A #WildCard post is an opportunity to have fun by testing theories that there is no actual historical evidence for, but nonetheless are enjoyable to think about. They should be taken with more than a pinch of salt and even the authors themselves do not necessarily agree with them.
Previously I’ve written about the likelihood of Katherine of Aragon emerging from her first marriage ‘untouched by man’. Weighing up the evidence available, I concluded that when she wed Henry VIII, she did so with virginity intact.
As I drafted the piece a thought struck me. A thought backed up by absolutely no evidence, but one I think worthy of a #WildCard’.
When Prince Arthur died, there was a gap of six months before his brother Henry’s creation as Prince of Wales. Ostensibly, this was in order to be sure that Katherine was not pregnant with Arthur’s child who would have taken precedence in the succession, even if born posthumously. However, despite this formality, the powers that be seemed relatively content that the marriage had never been consummated. Indeed, it is said that Henry VII only agreed to the second marriage on that premise.
This got me thinking. Why was Henry VII so confident that his son had never fully performed his marital duties? Teenage sex was not always encouraged in Tudor times but there was a general expectation the couple would at least consummate the union. Katherine’s senior Spanish lady-in-waiting had testified to a lack of activity – but would that really have been enough for the ever paranoid and habitually suspicious Henry?
I think not.
Henry VII was paranoid by nature and his paranoia was not without a foundation in logic. The Tudor dynasty hung by a thread – or at least, it felt like it did. If the King married the widowed Katherine to his second son and the marriage was later questioned, it could place his future heirs in great jeopardy. True, there may have been Papal dispensation for the marriage regardless of the circumstances, but as later events showed, if the political climate was right, this could be done away with.
Instead it seems more likely that Henry VII would not have agreed to the marriage unless he had a cast iron guarantee that the deed was not done.
Could it be that Prince Arthur, despite his lusty brags to his friends, had never intended to consummate his marriage in his early years? Could it be that he was actually under instruction not to?

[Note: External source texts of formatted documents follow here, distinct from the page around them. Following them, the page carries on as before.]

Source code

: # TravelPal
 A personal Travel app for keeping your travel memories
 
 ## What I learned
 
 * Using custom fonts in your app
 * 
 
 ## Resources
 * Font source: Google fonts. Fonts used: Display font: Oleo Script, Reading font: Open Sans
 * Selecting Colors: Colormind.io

History is full of things we don’t know, but for a moment, let’s stand back and look at some of the things that we do.
Sex in this time was seen as potentially dangerous for young people. We know that Henry was paranoid about losing his heir. We also know that in domestic matters, the King listened and acted on the advice of his mother.
Lady Margaret Beaufort is famous in history for her status as a child bride. Married at 12 to a man twice her age, she gave birth to her only child when she was only just a teenager. A lack of later issue despite two further marriages suggests that this scared her physically; other evidence leads us to believe that it scared her emotionally.
When her granddaughter and namesake was pledged to be married to the Scottish King, her heart went out to her. Not naïve to the importance of political manoeuvrings and dynastic alliances, Margaret would have supported the match, but she pleaded with her son not to dispatch her north of the boarder too early, reminding him that the Scots King ‘would not wait and harm her.’
Is it possible that she intervened again? Had this woman of great compassion and maternal instinct taken pity on her future granddaughter-in-law even before she met her?
The circumstances were not the same. The marriage of both Margarets had been to much older men. Katherine and Arthur were similar in age, but nonetheless it deserves thinking about.
Margaret, I am confident, would not have broached the subject directly with Arthur. I don’t know much about their relationship, but it would have hardly been a conversation that would dignify the King’s Mother. Instead, it is more logical to suspect a conversation took place between the great matriarch, her son and Elizabeth of York. Perhaps the King himself then broached the subject with his heir-apparent and it was this conversation, and subsequent ones, that gave the King confidence that the marriage was one of legal union alone.
Let me reiterate, there is no evidence for this – but that’s part of the fun of the #WildCard posts.